Aim of the task
In the listing below, locate the line containing "staining reveals moderate" and the line containing "histopathology image is". Output both of them and every line between, exactly as written, and nothing more.

────────────────

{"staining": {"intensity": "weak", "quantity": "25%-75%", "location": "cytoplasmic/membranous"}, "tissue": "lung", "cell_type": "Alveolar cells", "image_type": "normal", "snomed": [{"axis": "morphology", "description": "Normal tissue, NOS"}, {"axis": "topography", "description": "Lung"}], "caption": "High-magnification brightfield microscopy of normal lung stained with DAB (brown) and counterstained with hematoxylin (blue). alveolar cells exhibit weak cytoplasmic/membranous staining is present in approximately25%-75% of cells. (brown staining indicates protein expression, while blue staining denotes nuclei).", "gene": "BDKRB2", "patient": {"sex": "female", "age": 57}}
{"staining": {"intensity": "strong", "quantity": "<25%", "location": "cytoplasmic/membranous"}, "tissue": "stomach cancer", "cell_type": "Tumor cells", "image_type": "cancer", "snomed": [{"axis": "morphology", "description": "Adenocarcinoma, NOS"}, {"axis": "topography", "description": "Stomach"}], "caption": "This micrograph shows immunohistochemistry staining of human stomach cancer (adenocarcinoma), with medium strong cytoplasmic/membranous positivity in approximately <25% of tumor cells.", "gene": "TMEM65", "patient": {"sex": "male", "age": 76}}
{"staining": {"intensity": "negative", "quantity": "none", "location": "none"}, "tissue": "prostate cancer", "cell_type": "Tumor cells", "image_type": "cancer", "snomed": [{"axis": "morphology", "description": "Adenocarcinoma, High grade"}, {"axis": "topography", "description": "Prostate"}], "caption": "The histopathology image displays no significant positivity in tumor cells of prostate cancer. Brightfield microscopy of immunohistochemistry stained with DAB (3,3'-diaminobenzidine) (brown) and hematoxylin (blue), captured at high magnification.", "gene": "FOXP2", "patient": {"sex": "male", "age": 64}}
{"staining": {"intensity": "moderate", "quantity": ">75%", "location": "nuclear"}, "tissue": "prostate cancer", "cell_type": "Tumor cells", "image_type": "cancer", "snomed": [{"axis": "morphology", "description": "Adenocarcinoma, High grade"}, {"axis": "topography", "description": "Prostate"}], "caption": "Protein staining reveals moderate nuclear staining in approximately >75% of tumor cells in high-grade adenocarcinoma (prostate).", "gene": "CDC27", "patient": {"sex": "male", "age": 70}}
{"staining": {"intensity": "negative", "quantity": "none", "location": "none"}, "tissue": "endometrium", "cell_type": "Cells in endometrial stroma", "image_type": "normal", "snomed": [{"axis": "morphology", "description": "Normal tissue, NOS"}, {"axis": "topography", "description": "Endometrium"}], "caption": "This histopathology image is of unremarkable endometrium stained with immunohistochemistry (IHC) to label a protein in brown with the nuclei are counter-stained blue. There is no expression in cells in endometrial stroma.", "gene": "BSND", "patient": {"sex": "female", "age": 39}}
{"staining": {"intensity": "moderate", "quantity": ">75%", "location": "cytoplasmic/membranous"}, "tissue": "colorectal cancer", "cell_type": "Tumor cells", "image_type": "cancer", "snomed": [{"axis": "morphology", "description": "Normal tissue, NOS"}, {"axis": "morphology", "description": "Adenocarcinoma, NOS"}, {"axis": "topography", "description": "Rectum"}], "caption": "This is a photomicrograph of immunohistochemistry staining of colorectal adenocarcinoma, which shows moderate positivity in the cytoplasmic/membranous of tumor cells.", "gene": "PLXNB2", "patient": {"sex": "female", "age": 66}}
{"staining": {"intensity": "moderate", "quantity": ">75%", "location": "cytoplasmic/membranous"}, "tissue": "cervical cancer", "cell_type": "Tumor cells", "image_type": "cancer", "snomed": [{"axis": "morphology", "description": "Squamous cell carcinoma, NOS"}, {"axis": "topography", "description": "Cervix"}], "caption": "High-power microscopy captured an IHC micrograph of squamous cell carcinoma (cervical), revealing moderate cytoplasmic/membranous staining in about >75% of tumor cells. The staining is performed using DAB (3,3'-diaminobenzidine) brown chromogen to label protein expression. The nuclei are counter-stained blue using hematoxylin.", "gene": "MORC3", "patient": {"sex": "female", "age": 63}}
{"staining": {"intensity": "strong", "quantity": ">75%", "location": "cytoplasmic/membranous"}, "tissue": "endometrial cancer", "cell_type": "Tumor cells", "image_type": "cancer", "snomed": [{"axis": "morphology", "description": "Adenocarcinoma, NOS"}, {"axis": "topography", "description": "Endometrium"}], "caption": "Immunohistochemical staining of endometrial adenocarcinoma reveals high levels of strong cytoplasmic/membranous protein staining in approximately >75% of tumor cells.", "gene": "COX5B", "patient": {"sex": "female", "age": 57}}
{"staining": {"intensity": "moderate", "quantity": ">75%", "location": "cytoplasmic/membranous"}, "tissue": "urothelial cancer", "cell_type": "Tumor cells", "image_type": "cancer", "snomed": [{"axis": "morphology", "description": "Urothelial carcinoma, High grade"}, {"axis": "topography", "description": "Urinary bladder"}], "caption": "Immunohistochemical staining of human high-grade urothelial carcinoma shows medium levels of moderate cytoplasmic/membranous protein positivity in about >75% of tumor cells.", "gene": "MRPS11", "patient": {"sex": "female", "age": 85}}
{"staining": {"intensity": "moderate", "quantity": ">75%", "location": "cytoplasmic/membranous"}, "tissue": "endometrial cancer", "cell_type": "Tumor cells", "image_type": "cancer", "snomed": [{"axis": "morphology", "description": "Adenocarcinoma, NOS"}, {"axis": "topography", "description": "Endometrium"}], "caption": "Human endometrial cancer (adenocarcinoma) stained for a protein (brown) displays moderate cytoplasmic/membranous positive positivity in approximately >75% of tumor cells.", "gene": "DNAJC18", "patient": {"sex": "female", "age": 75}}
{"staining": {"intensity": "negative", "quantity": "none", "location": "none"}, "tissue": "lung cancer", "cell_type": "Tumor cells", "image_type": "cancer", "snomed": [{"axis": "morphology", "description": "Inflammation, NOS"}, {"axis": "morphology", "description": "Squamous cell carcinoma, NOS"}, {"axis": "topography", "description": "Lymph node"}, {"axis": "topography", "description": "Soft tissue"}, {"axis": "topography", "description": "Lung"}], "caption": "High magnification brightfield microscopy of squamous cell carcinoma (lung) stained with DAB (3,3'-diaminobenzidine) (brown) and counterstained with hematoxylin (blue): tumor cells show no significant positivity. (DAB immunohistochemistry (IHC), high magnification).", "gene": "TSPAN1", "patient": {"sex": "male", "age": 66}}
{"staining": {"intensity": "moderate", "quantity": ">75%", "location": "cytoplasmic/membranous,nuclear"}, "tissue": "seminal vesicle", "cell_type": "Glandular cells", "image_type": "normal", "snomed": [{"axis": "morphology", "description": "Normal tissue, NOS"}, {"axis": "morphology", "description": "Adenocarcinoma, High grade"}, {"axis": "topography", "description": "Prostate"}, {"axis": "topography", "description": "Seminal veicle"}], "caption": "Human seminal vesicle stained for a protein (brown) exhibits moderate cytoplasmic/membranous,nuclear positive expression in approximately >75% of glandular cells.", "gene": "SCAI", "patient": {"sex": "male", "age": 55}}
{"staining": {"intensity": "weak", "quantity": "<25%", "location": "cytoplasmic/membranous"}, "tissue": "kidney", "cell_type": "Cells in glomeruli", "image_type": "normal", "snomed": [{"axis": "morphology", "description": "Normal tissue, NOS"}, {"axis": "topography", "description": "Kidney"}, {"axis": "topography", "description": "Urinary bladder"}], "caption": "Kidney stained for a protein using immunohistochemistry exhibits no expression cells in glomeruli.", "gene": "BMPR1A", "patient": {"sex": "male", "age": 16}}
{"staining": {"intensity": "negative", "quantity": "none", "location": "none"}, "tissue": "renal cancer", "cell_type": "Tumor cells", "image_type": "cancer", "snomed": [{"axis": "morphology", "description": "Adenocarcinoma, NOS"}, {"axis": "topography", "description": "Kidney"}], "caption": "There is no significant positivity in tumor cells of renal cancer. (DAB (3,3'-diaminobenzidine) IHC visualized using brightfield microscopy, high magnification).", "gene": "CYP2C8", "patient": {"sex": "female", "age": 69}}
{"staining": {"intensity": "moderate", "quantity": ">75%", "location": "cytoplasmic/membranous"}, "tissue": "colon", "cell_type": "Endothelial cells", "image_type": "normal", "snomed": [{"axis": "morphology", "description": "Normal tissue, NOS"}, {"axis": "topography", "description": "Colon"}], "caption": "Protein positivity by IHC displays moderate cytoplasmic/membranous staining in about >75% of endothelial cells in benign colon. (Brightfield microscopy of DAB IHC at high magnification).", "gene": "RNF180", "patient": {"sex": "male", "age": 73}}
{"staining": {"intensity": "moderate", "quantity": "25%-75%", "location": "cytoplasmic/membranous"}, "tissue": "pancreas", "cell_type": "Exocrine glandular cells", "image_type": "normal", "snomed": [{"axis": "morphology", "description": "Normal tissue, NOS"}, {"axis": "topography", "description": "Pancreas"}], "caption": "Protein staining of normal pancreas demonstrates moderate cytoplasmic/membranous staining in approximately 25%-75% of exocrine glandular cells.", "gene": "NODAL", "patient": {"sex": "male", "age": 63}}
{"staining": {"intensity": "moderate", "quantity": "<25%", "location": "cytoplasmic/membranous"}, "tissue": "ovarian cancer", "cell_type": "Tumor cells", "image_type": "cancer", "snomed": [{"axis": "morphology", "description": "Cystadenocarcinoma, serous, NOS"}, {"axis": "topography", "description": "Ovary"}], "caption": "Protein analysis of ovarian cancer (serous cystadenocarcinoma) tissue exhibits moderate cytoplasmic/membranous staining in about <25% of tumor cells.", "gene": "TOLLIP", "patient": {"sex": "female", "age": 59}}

────────────────

Response to this exercise
{"staining": {"intensity": "moderate", "quantity": ">75%", "location": "nuclear"}, "tissue": "prostate cancer", "cell_type": "Tumor cells", "image_type": "cancer", "snomed": [{"axis": "morphology", "description": "Adenocarcinoma, High grade"}, {"axis": "topography", "description": "Prostate"}], "caption": "Protein staining reveals moderate nuclear staining in approximately >75% of tumor cells in high-grade adenocarcinoma (prostate).", "gene": "CDC27", "patient": {"sex": "male", "age": 70}}
{"staining": {"intensity": "negative", "quantity": "none", "location": "none"}, "tissue": "endometrium", "cell_type": "Cells in endometrial stroma", "image_type": "normal", "snomed": [{"axis": "morphology", "description": "Normal tissue, NOS"}, {"axis": "topography", "description": "Endometrium"}], "caption": "This histopathology image is of unremarkable endometrium stained with immunohistochemistry (IHC) to label a protein in brown with the nuclei are counter-stained blue. There is no expression in cells in endometrial stroma.", "gene": "BSND", "patient": {"sex": "female", "age": 39}}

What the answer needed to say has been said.